No more CrossFireX or SLI?Enthralling technology from last year
At last year's Intel Developer Forum we came across some intriguing technology that promised to change the way we viewed multi-GPU graphics forever.
Developed by LucidLogix and dubbed HYDRA, the technology was set to revolutionise multi-GPU graphics by eliminating the need for specific, limited driver support from either ATI or NVIDIA in the form of CrossFireX or SLI, respectively. Rather, sitting in-between the DirectX API and graphics cards, Lucid employed a manufacturer-agnostic chip and associated software that latched on to the PCIe bus to mete out the necessary data to two-, three-, and four-card combinations.

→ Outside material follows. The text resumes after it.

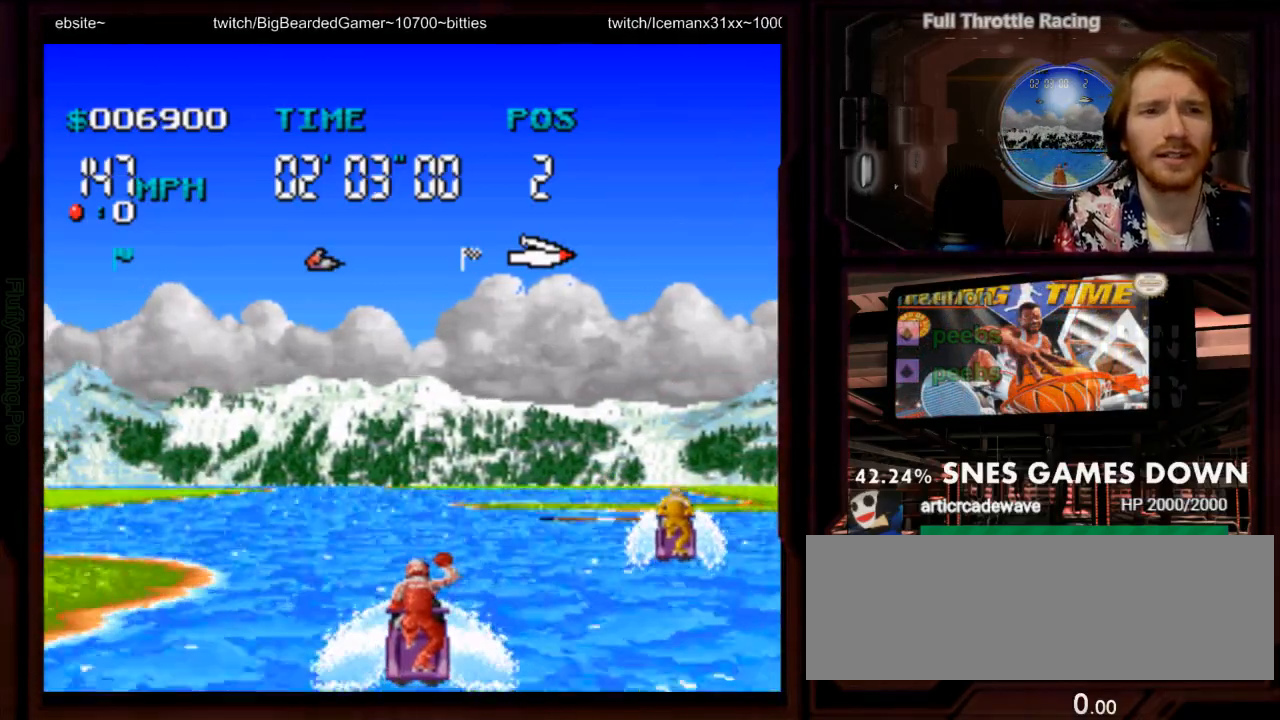
{"dt_ms": 500, "buttons": ["A"], "events": [[233, "DPAD_LEFT", "down"], [333, "DPAD_LEFT", "up"]]}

The cool aspect was that the technology sat outside the driver environment. The HYDRA chip was and is, at the fundamental level, an arbiter of workload and nothing else. What that means is that any combination of DirectX9 to 11-supporting cards can be used to increase single-GPU performance. OpenGL, though, isn't supported.

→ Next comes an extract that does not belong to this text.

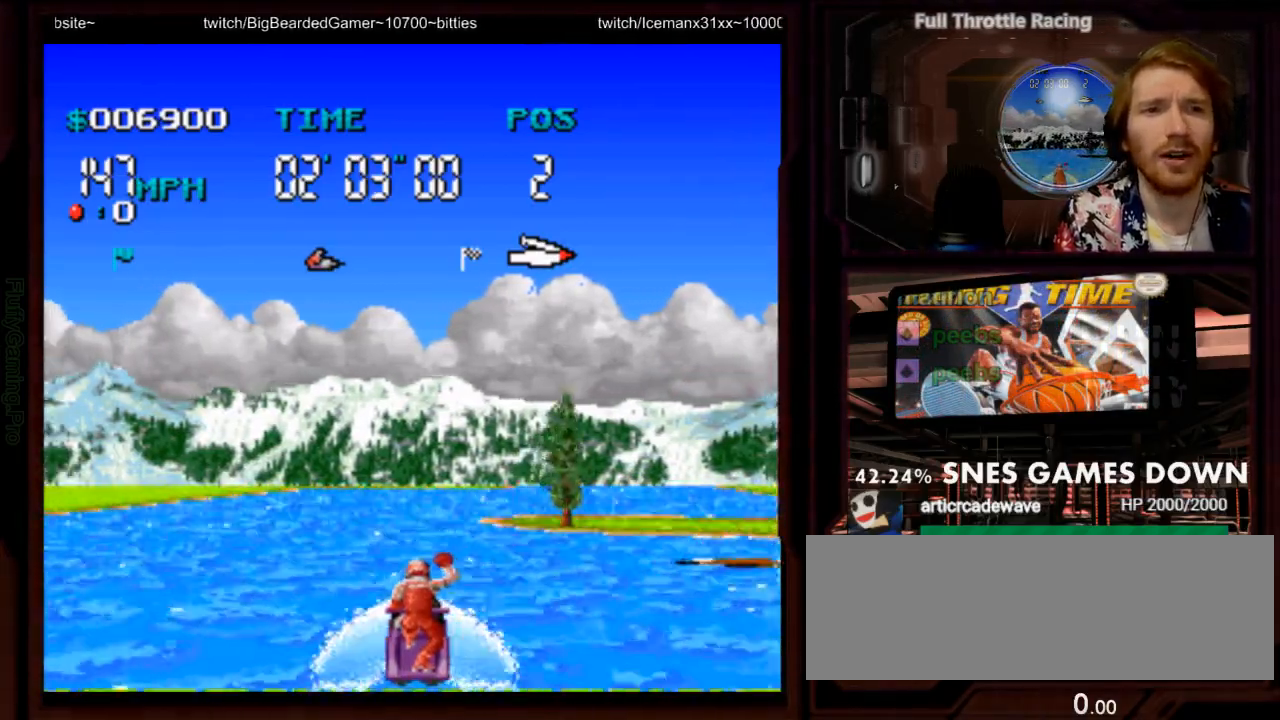
{"dt_ms": 500, "buttons": ["A", "DPAD_RIGHT"], "events": [[283, "DPAD_RIGHT", "down"], [383, "DPAD_RIGHT", "up"], [500, "DPAD_RIGHT", "down"]]}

Sounds great, doesn't it? Get yourself an HYDRA-equipped motherboard and place any cards of your choice for multi-GPU-accelerated gaming. One innate problem of last year's demonstration was the limitation imposed by Windows Vista driver model, where two different graphics drivers couldn't be installed on to a system. Windows 7 changes this and paves the way for many-vendor GPU support.
So, a year or so later, LucidLogix is back with a newer HYDRA 200 chip. This time around, however, the company has leveraged the support of a tier-one motherboard vendor, and we'll be seeing the HYDRA-powered board in a few weeks' time.